» **Task item**: Here is a listing. Repeat it exactly and in its entirety.

» **Material to process**:
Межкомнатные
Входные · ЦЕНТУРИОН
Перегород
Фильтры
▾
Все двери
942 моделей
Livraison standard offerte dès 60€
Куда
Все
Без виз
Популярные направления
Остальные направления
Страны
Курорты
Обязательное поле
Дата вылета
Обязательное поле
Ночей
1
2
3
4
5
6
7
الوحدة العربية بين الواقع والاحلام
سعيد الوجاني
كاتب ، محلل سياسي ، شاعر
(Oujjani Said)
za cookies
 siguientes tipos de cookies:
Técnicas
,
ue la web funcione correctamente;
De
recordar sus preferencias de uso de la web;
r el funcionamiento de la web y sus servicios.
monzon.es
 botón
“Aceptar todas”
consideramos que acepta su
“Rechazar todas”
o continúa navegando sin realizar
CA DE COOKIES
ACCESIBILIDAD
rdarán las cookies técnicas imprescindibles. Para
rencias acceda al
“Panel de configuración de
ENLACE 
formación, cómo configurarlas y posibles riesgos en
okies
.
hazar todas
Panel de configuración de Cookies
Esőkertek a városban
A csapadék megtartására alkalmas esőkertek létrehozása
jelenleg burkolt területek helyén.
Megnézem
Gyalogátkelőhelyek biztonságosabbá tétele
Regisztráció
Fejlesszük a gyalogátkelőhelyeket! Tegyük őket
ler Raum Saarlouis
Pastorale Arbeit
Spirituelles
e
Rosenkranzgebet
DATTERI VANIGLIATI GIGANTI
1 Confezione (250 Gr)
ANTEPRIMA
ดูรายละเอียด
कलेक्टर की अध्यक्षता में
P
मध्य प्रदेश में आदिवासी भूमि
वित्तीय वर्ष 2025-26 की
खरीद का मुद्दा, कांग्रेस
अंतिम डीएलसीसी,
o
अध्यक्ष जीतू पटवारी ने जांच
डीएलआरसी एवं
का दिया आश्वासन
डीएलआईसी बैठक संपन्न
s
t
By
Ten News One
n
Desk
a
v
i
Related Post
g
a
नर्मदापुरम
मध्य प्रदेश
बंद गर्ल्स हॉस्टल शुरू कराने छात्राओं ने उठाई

» **Exercise result**:
Межкомнатные
Входные · ЦЕНТУРИОН
Перегород
Фильтры
▾
Все двери
942 моделей
Livraison standard offerte dès 60€
Куда
Все
Без виз
Популярные направления
Остальные направления
Страны
Курорты
Обязательное поле
Дата вылета
Обязательное поле
Ночей
1
2
3
4
5
6
7
الوحدة العربية بين الواقع والاحلام
سعيد الوجاني
كاتب ، محلل سياسي ، شاعر
(Oujjani Said)
za cookies
 siguientes tipos de cookies:
Técnicas
,
ue la web funcione correctamente;
De
recordar sus preferencias de uso de la web;
r el funcionamiento de la web y sus servicios.
monzon.es
 botón
“Aceptar todas”
consideramos que acepta su
“Rechazar todas”
o continúa navegando sin realizar
CA DE COOKIES
ACCESIBILIDAD
rdarán las cookies técnicas imprescindibles. Para
rencias acceda al
“Panel de configuración de
ENLACE 
formación, cómo configurarlas y posibles riesgos en
okies
.
hazar todas
Panel de configuración de Cookies
Esőkertek a városban
A csapadék megtartására alkalmas esőkertek létrehozása
jelenleg burkolt területek helyén.
Megnézem
Gyalogátkelőhelyek biztonságosabbá tétele
Regisztráció
Fejlesszük a gyalogátkelőhelyeket! Tegyük őket
ler Raum Saarlouis
Pastorale Arbeit
Spirituelles
e
Rosenkranzgebet
DATTERI VANIGLIATI GIGANTI
1 Confezione (250 Gr)
ANTEPRIMA
ดูรายละเอียด
कलेक्टर की अध्यक्षता में
P
मध्य प्रदेश में आदिवासी भूमि
वित्तीय वर्ष 2025-26 की
खरीद का मुद्दा, कांग्रेस
अंतिम डीएलसीसी,
o
अध्यक्ष जीतू पटवारी ने जांच
डीएलआरसी एवं
का दिया आश्वासन
डीएलआईसी बैठक संपन्न
s
t
By
Ten News One
n
Desk
a
v
i
Related Post
g
a
नर्मदापुरम
मध्य प्रदेश
बंद गर्ल्स हॉस्टल शुरू कराने छात्राओं ने उठाई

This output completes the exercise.